• Instructions to follow: Only the lines from the one with "thumb mcp: (160, 387)" through the end of the data are wanted, copied exactly.

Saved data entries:
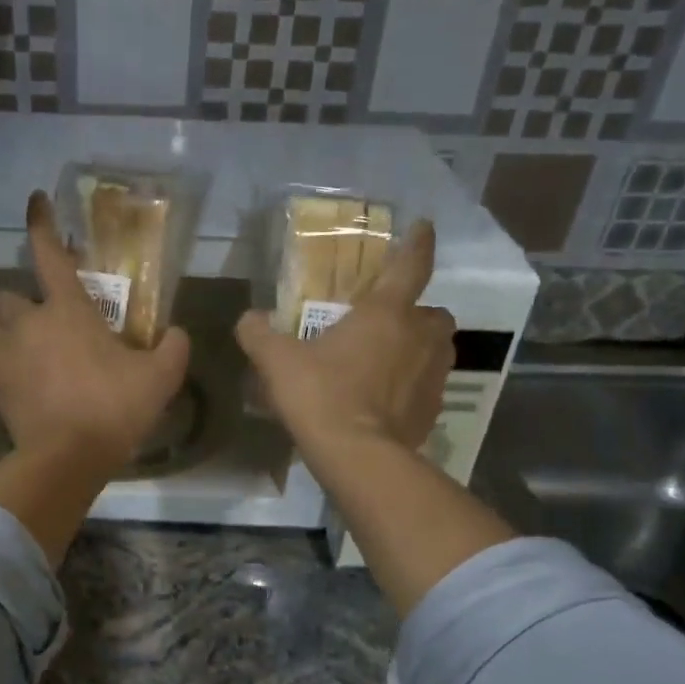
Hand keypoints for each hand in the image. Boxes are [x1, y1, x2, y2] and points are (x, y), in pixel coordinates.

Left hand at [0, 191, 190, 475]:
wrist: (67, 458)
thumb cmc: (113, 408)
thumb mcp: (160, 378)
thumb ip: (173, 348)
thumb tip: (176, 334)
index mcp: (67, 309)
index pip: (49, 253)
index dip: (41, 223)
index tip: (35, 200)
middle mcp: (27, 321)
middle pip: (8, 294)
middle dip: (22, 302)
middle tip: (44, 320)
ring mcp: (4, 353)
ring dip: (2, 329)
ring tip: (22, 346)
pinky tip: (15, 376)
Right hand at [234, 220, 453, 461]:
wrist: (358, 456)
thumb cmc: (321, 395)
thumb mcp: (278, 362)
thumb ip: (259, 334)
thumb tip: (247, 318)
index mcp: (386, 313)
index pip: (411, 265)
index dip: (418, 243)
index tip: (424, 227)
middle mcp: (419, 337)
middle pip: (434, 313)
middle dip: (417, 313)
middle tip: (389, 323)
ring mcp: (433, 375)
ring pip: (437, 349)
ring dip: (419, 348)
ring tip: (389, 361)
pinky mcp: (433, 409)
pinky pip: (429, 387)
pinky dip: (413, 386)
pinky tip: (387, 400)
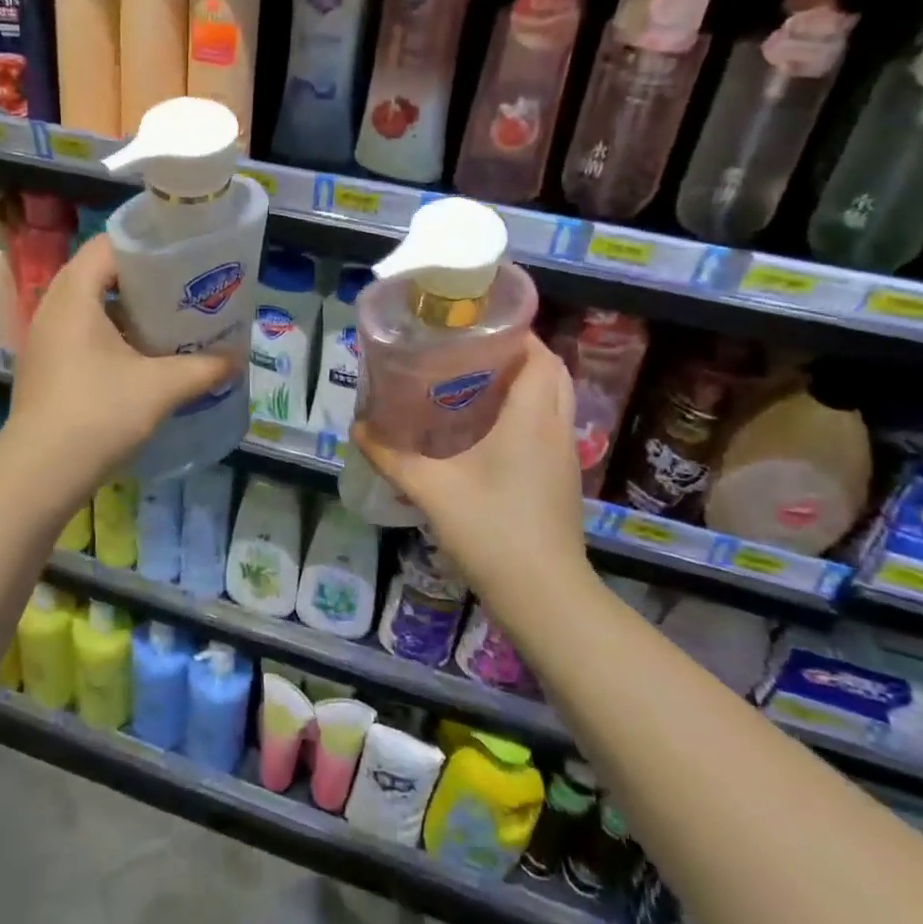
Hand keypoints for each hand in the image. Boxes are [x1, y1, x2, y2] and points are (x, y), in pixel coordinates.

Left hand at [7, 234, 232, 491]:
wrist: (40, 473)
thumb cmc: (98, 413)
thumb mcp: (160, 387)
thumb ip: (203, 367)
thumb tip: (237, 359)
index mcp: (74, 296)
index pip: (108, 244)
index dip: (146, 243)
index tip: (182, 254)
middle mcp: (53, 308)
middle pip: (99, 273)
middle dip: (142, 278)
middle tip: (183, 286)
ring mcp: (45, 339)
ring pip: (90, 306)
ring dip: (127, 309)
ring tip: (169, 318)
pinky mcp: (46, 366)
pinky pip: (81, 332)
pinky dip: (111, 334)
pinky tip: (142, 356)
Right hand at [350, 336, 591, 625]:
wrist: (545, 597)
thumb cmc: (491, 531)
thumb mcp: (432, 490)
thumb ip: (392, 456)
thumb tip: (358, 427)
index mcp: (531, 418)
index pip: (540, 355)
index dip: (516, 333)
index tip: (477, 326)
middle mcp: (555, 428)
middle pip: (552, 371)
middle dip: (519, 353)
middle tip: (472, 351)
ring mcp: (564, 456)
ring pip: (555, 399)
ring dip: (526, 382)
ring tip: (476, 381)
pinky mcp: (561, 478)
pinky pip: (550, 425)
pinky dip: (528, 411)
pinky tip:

• Exercise response:
thumb mcp: (160, 387)
thumb ip: (203, 367)
thumb tip: (237, 359)
index mcp: (74, 296)
index pip: (108, 244)
index dip: (146, 243)
index tip: (182, 254)
middle mcp: (53, 308)
middle pip: (99, 273)
middle dip: (142, 278)
middle tip: (183, 286)
ring mcp: (45, 339)
ring pip: (90, 306)
ring dip: (127, 309)
ring tip: (169, 318)
pinky mcp: (46, 366)
pinky pip: (81, 332)
pinky dip: (111, 334)
pinky tip: (142, 356)
Right hand at [350, 336, 591, 625]:
wrist: (545, 597)
thumb cmc: (491, 531)
thumb mcp: (432, 490)
thumb ip: (392, 456)
thumb tip: (358, 427)
index mcp: (531, 418)
index pip: (540, 355)
index dip: (516, 333)
index tip: (477, 326)
middle mcp: (555, 428)
middle pip: (552, 371)
middle dip: (519, 353)
middle tip: (472, 351)
ring mcp: (564, 456)
ring pip: (555, 399)
ring dip: (526, 382)
ring tip: (476, 381)
pinky mcp: (561, 478)
pinky pip: (550, 425)
pinky dip: (528, 411)
pinky tip:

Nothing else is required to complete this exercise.